The first intentional message to other civilizations was beamed into the galaxy 50 years ago tomorrow. There wasn’t much to it – just 1,679 bits of data. When properly decoded, the message yields a picture – stick-figure outlines of a person and the message’s planet of origin, for example. The image also features the facility that beamed it into space: the giant Arecibo radio telescope, which collapsed a few years ago.
The Arecibo message was conceived by Frank Drake. He was a pioneer in SETI – the search for extraterrestrial intelligence. He’d conducted the first search for radio signals just 15 years earlier. One of his collaborators was celebrity astronomer Carl Sagan.

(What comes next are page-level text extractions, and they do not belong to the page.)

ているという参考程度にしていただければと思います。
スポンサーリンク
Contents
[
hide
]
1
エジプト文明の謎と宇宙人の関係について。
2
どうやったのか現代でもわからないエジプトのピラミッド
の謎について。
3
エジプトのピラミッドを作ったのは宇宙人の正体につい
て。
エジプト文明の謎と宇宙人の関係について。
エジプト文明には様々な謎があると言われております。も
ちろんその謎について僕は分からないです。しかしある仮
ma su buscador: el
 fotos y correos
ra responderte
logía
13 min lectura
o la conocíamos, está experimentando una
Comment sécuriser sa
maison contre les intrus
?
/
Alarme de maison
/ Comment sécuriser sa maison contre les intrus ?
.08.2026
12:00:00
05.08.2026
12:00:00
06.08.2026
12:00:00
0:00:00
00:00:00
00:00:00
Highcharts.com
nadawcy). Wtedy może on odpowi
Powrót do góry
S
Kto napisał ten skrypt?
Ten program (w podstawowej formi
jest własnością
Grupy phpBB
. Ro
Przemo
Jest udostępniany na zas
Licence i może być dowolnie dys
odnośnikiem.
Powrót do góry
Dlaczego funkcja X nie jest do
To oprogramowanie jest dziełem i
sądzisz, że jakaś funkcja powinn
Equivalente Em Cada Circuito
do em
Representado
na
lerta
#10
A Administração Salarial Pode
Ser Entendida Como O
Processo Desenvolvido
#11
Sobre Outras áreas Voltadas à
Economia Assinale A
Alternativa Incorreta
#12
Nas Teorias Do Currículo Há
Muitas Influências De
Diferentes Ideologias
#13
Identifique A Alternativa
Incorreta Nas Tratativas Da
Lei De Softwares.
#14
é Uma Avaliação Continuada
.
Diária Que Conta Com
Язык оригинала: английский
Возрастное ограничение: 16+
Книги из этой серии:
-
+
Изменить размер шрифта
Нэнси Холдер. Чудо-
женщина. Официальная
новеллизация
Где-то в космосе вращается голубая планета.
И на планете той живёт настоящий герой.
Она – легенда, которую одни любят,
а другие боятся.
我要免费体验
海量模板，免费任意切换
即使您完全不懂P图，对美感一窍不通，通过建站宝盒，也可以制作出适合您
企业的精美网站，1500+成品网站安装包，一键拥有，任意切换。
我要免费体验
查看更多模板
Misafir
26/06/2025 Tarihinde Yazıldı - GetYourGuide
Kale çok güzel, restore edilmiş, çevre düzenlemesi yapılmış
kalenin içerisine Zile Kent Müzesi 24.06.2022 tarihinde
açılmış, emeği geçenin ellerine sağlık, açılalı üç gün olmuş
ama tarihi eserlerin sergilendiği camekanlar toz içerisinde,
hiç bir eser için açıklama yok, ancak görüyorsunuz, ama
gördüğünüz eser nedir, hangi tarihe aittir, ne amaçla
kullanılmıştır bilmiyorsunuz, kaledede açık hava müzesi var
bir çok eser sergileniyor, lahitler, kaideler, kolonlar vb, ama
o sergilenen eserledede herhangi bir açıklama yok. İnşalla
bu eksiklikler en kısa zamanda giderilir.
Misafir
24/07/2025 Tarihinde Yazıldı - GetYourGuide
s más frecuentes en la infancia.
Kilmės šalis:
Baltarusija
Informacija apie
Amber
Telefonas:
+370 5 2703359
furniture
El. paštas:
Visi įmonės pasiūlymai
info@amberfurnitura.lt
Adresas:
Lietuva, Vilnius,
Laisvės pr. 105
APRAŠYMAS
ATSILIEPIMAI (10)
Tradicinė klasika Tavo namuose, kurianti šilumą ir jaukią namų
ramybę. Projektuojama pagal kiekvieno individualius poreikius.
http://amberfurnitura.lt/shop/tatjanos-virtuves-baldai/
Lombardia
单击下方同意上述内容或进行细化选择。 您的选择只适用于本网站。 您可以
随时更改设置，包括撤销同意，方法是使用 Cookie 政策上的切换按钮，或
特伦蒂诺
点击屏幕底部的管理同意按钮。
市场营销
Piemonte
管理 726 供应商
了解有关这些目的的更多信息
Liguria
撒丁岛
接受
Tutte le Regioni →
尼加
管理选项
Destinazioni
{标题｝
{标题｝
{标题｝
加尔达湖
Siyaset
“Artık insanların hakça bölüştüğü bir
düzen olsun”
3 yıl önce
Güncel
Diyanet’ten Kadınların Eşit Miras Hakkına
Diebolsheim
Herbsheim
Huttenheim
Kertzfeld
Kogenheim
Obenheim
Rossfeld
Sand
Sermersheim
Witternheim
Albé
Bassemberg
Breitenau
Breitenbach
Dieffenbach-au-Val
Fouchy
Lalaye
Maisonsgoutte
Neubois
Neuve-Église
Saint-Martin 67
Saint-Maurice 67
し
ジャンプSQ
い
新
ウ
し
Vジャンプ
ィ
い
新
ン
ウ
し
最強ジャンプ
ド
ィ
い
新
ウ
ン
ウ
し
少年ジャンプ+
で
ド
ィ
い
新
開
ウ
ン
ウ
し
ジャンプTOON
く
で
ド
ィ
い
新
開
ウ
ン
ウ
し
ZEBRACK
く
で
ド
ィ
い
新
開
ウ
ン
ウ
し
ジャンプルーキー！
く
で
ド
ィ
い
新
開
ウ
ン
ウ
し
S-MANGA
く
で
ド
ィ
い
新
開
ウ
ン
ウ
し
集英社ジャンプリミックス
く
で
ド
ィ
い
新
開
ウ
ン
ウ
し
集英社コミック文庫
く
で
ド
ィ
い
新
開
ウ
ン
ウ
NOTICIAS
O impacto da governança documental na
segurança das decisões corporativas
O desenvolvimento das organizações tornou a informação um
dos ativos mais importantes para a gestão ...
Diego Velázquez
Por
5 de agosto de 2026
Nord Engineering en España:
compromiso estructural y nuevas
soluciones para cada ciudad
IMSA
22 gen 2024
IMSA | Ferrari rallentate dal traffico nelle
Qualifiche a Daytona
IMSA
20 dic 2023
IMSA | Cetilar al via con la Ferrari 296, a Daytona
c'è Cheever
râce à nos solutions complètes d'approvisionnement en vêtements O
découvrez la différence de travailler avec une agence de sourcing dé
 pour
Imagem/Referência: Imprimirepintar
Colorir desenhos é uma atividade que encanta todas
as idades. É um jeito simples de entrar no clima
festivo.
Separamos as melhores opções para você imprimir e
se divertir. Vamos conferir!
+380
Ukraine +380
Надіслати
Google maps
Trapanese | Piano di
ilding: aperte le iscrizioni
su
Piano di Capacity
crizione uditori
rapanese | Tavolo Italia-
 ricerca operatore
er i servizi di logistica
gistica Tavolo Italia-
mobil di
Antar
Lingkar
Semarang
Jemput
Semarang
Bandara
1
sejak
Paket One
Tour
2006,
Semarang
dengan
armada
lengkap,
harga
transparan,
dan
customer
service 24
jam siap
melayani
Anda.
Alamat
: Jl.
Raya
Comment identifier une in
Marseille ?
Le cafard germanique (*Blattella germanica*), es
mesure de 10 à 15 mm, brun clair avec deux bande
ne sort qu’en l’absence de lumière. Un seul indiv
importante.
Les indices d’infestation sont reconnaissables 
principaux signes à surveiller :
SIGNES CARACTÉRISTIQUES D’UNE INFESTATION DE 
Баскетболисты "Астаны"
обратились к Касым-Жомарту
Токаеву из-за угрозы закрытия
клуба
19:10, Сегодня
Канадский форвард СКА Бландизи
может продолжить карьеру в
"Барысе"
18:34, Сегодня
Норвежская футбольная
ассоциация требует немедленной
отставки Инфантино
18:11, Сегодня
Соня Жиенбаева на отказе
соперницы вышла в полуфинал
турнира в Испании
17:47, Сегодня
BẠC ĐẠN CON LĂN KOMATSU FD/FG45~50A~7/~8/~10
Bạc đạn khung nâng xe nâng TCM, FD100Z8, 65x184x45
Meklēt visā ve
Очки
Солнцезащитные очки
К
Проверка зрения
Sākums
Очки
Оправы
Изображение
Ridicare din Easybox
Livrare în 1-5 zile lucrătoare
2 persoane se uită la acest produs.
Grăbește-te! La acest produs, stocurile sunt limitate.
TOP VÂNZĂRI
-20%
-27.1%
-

The message was intended primarily as a publicity stunt. Arecibo had just received a major upgrade, and astronomers wanted to show it off. So the message was transmitted just once – it wasn’t repeated.
Other messages have followed, from radio telescopes around the world. Today, though, scientists and others are debating the wisdom of alerting the rest of the galaxy to our presence. They wonder whether messages to the stars might bring an unpleasant response.
The target for the Arecibo message was M13, a giant star cluster in Hercules. It’s in the west-northwest at nightfall, and it’s an easy target for binoculars or a small telescope. But it’s so far away that the message won’t get there for another 25,000 years.